Redirections shouldn't, but process substitutions aren't the same
as redirections.  My patch copies what bash does:  bash maintains a
separate record of process substitution file descriptors and treats
then differently depending on whether or not we're in a shell function.

Why does it do this?  The Bash Hackers Wiki [1] says this about the
scope of process substitutions:

   If a process substitution is expanded as an argument to a function,
   expanded to an environment variable during calling of a function, or
   expanded to any assignment within a function, the process substitution
   will be "held open" for use by any command within the function or
   its callees, until the function in which it was set returns.

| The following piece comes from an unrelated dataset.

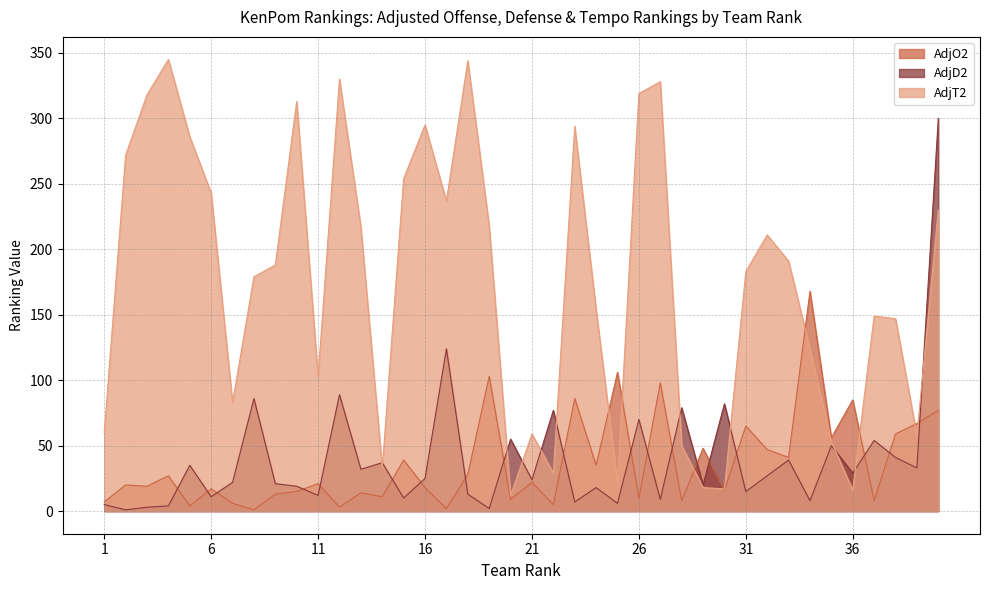

Reading right to left, extract all data points from this chart.

AdjO2: 40=77	39=67	38=59	37=8	36=85	35=56	34=168	33=41	32=47	31=65	30=16	29=48	28=8	27=98	26=10	25=106	24=35	23=86	22=5	21=22	20=9	19=103	18=28	17=2	16=18	15=39	14=11	13=14	12=3	11=21	10=15	9=13	8=1	7=6	6=17	5=4	4=27	3=19	2=20	1=7
AdjD2: 40=300	39=33	38=41	37=54	36=29	35=50	34=8	33=39	32=27	31=15	30=82	29=20	28=79	27=9	26=70	25=6	24=18	23=7	22=77	21=24	20=55	19=2	18=13	17=124	16=25	15=10	14=37	13=32	12=89	11=12	10=19	9=21	8=86	7=22	6=11	5=35	4=4	3=3	2=1	1=5
AdjT2: 40=230	39=58	38=147	37=149	36=16	35=53	34=124	33=191	32=211	31=183	30=17	29=18	28=50	27=328	26=319	25=22	24=154	23=294	22=29	21=59	20=12	19=218	18=344	17=237	16=295	15=254	14=33	13=217	12=330	11=103	10=313	9=188	8=179	7=83	6=243	5=286	4=345	3=318	2=272	1=60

The first two cases aren't problematic and are similar to redirections.
The third case is different.  Outside a function this doesn't work:

   $ SUB=<(echo hi)
   $ cat $SUB
   cat: /dev/fd/63: No such file or directory

Inside a function it does:

   $ f() {
   > SUB=<(echo hi)
   > cat $SUB
   > }
   $ f
   hi

Except...

The examples above were run on bash 4.1.2 in CentOS 6.  The same results
are obtained with bash up to version 4.2.45 (from 2013).  In bash 4.3
and later the third case described in the Wiki no longer works and the
second example also returns:

   cat: /dev/fd/63: No such file or directory

Other shells that support process substitution do the same.

It appears that the special treatment of process substitutions in
shell functions is both obsolete and a bashism.

I'll reconsider my patch in light of this.